Black Crowes: Before the Frost, Album Review

Black Crowes: Before the Frost, Album Review

ARTIST: The Black Crowes
ALBUM: Before the Frost… Until the Freeze
LABEL: Silver Arrow Records
RELEASE DATE: September 1, 2009
4 stars

Keepin’ You On Ice

Written by Brett Bayne

The Black Crowes love to perform onstage—fully a third of the band’s major-label releases have been live albums, including the two-disc Warpaint Live, released earlier this year. So it’s no big surprise that the band would eventully turn their attention to building a hybrid. Famished for an opportunity to create something musically adventurous, the Crowes have recorded their eighth studio album live in front of an audience of diehard fans in Woodstock, New York. It’s not a new idea—Todd Rundgren recorded his 1991 album 2nd Wind the same way—but it’s one that isn’t easily pulled off, and the Crowes nail it. (Almost to prove their mettle, the band has unnecessarily preserved their audience’s applause between tracks, as if to say, “See? This was recorded live!”) Before the Frost won’t come close to reaching the five-time multiplatinum success of the group’s debut disc, 1990’s Shake Your Money Maker, but it’s an experiment that works on virtually every level: impressive musicianship, expert jams, a fully realized suite of tunes and the wizened production of the band’s newest guitarist, Paul Stacey (who replaced Marc Ford in 2006).

Before the Frost kicks off deceptively, with a cutesy-pie ragtime piano and banjo that gradually builds into the rollicking “Good Morning Captain,” which suggests a harder-rocking Jimmy Buffett. The aural bouquet that follows consists largely of bluesy, laid-back Southern rock, typified by standout tracks “Been a Long Time” (at 7:48, the group’s longest song to date), and the slide guitar-drenched “Appaloosa,” a melodic cousin of Paul McCartney’s “Maybe I’m Amazed.” Only on two tracks do the Crowes stray from their signature sound: “I Ain’t Hiding” may surprise fans with its shameless disco groove, and Crosby, Stills and Nash are hauntingly channeled in the reflective “What Is Home.”

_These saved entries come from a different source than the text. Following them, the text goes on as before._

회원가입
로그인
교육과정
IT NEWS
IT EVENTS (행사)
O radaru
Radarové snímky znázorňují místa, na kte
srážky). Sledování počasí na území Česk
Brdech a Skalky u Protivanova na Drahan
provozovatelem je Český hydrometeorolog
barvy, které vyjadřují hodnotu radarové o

Consumers are used to getting so-called bonus tracks on their CDs, but the amazingly prolific Black Crowes have stepped up with a startling bonus for purchasers of Before the Frost on disc—they’re offering nine bonus tracks on what amounts to an altogether different album, available as a download. The companion album, Until the Freeze, is twangy, rock-free fun, with folky singalong numbers like the fiddle-infested “Shine Along” and the honky-tonk “Shady Grove.” Lovers of hit rockers like “Hard to Handle” and “Twice as Hard” will likely feel like they’ve accidentally downloaded a breezy Matthews Southern Comfort LP from 1973 and fall blissfully to sleep, but diehard Crowe comrades will cream over the extra 46+ minutes of tunes. Make whatever you will of the Freeze; the Frost is one of 2009’s most unexpected delights.